== WHAT NEEDS TO BE DONE ==
For this exercise, return exactly the lines of the material below that begin at the one with "Marchi trattati" and stop after the one with "БЕЗ КОМИССИИ".

┄┄┄┄┄┄┄┄┄┄

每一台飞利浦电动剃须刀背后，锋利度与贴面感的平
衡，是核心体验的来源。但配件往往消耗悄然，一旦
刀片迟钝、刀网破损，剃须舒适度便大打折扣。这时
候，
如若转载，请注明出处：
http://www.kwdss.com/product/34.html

┄┄┄┄┄┄┄┄┄┄

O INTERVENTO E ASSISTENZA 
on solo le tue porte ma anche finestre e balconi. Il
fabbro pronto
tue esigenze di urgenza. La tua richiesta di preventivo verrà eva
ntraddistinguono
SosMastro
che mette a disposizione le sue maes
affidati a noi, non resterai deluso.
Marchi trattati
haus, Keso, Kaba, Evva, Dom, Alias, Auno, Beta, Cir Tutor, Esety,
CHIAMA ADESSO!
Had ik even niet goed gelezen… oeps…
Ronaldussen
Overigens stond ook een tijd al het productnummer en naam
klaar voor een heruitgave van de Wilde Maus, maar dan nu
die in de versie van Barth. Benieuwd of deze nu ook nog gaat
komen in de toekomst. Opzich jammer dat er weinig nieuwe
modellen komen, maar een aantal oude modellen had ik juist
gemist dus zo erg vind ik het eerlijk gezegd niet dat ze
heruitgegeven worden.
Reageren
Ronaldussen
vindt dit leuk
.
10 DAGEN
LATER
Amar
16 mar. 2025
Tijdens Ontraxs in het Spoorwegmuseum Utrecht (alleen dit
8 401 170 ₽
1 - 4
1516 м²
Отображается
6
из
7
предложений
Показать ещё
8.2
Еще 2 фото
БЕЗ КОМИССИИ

┄┄┄┄┄┄┄┄┄┄

== SOLUTION FOR THIS PROBLEM ==
Marchi trattati
haus, Keso, Kaba, Evva, Dom, Alias, Auno, Beta, Cir Tutor, Esety,
CHIAMA ADESSO!
Had ik even niet goed gelezen… oeps…
Ronaldussen
Overigens stond ook een tijd al het productnummer en naam
klaar voor een heruitgave van de Wilde Maus, maar dan nu
die in de versie van Barth. Benieuwd of deze nu ook nog gaat
komen in de toekomst. Opzich jammer dat er weinig nieuwe
modellen komen, maar een aantal oude modellen had ik juist
gemist dus zo erg vind ik het eerlijk gezegd niet dat ze
heruitgegeven worden.
Reageren
Ronaldussen
vindt dit leuk
.
10 DAGEN
LATER
Amar
16 mar. 2025
Tijdens Ontraxs in het Spoorwegmuseum Utrecht (alleen dit
8 401 170 ₽
1 - 4
1516 м²
Отображается
6
из
7
предложений
Показать ещё
8.2
Еще 2 фото
БЕЗ КОМИССИИ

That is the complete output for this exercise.